+++ Task inputs

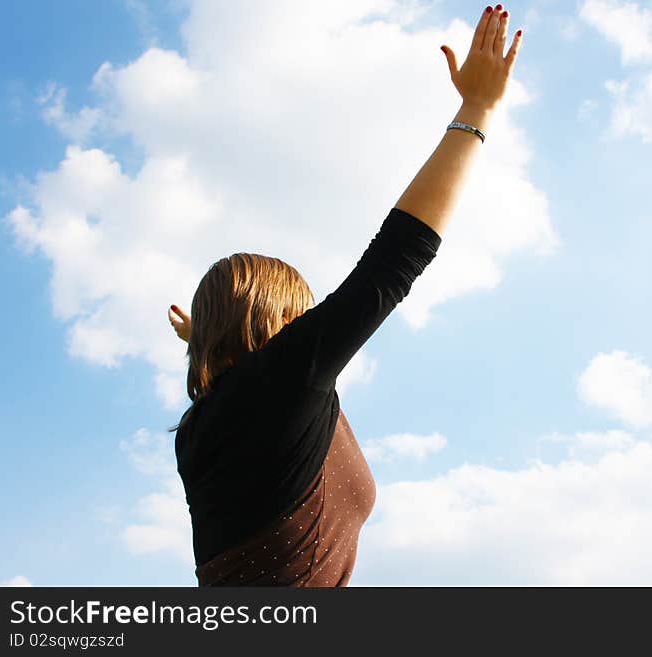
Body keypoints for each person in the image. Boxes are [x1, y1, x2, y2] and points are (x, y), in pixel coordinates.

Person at [166, 4, 523, 587]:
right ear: (280, 318)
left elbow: (249, 392)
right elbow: (394, 259)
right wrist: (475, 109)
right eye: (302, 315)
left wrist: (209, 337)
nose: (314, 326)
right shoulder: (279, 384)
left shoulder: (203, 429)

++++++

What is needed is an exact copy of the entries above, with no images in it.

§ **Task output**:
Body keypoints for each person in the image. Boxes are [x1, y1, x2, y2] and points are (x, y), in pixel coordinates.

Person at [166, 4, 523, 587]:
right ear: (280, 318)
left elbow: (249, 392)
right elbow: (394, 259)
right wrist: (475, 109)
right eye: (302, 315)
left wrist: (209, 337)
nose: (314, 326)
right shoulder: (279, 384)
left shoulder: (203, 429)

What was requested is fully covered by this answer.